# Given text:
[v4,2/5] examples/multi_process: cleanup bus objects while terminating app

Message ID 20201008153048.19369-2-rohit.raj@nxp.com (mailing list archive)
State Superseded, archived
Delegated to: Thomas Monjalon
Headers
Series [v4,1/5] eal: add API for bus close |

Checks

Context Check Description
ci/checkpatch success coding style OK

Commit Message

Rohit Raj Oct. 8, 2020, 3:30 p.m. UTC
  From: Rohit Raj <rohit.raj@nxp.com>

Certain bus objects may need to be closed and re-acquired
while terminating and rerunning the client application.
Hence a signal handler is required to catch the termination
of the App and hence closing the bus objects.

This patch adds the missing signal handler in the client
app and closes the Bus objects in both client and server
applications when the signal Handler is called.

# Entries shown:

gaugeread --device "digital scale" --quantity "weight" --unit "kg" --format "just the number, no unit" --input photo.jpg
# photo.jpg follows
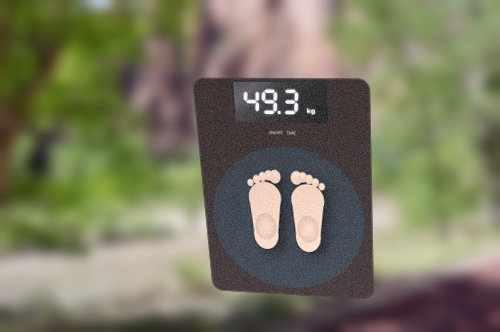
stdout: 49.3
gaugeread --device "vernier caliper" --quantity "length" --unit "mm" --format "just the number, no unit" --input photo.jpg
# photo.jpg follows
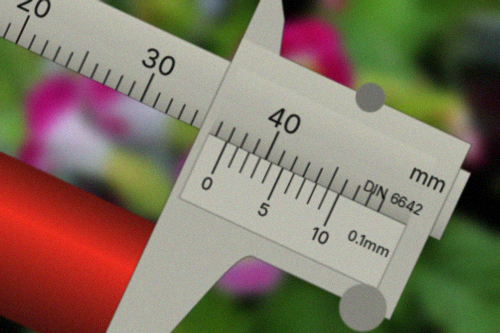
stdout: 36.9
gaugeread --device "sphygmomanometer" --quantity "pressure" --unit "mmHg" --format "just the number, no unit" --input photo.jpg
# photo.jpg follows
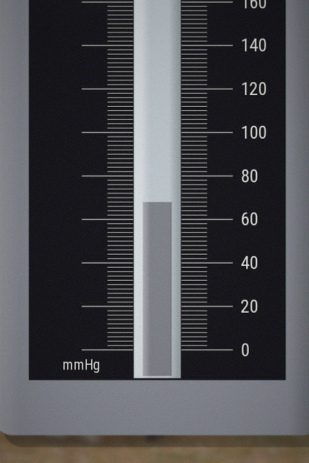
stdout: 68
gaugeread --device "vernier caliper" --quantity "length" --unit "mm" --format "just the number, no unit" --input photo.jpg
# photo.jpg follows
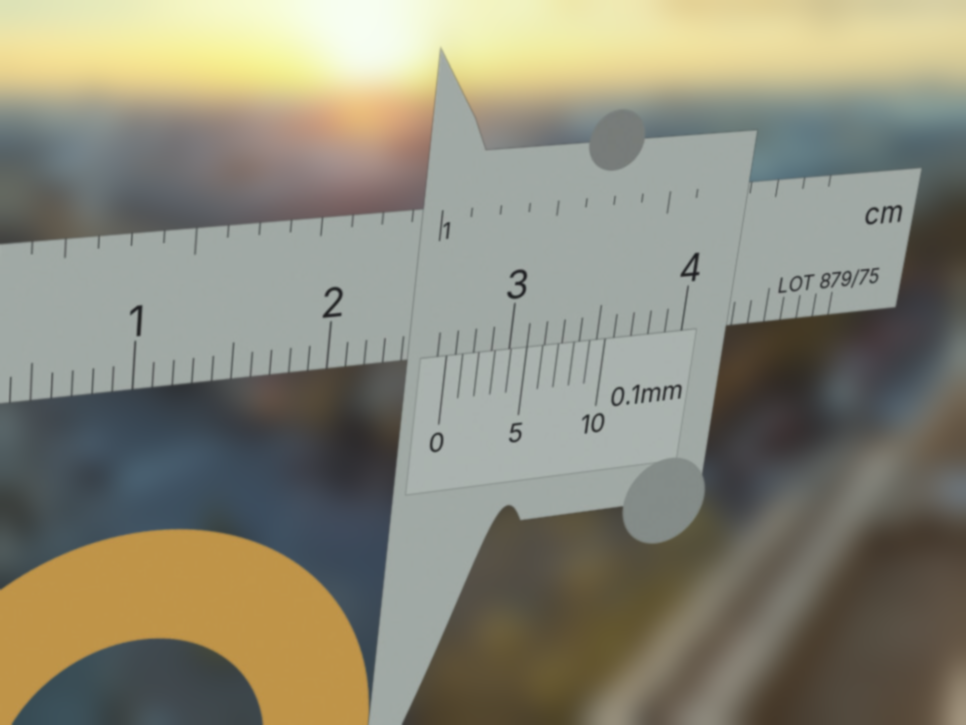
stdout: 26.5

# Task:
Please reproduce the passage of the patch page above from "Context Check Description" to "the bus objects.", word for word.

# Output for this exercise:
Context Check Description
ci/checkpatch success coding style OK

Commit Message

Rohit Raj Oct. 8, 2020, 3:30 p.m. UTC
  From: Rohit Raj <rohit.raj@nxp.com>

Certain bus objects may need to be closed and re-acquired
while terminating and rerunning the client application.
Hence a signal handler is required to catch the termination
of the App and hence closing the bus objects.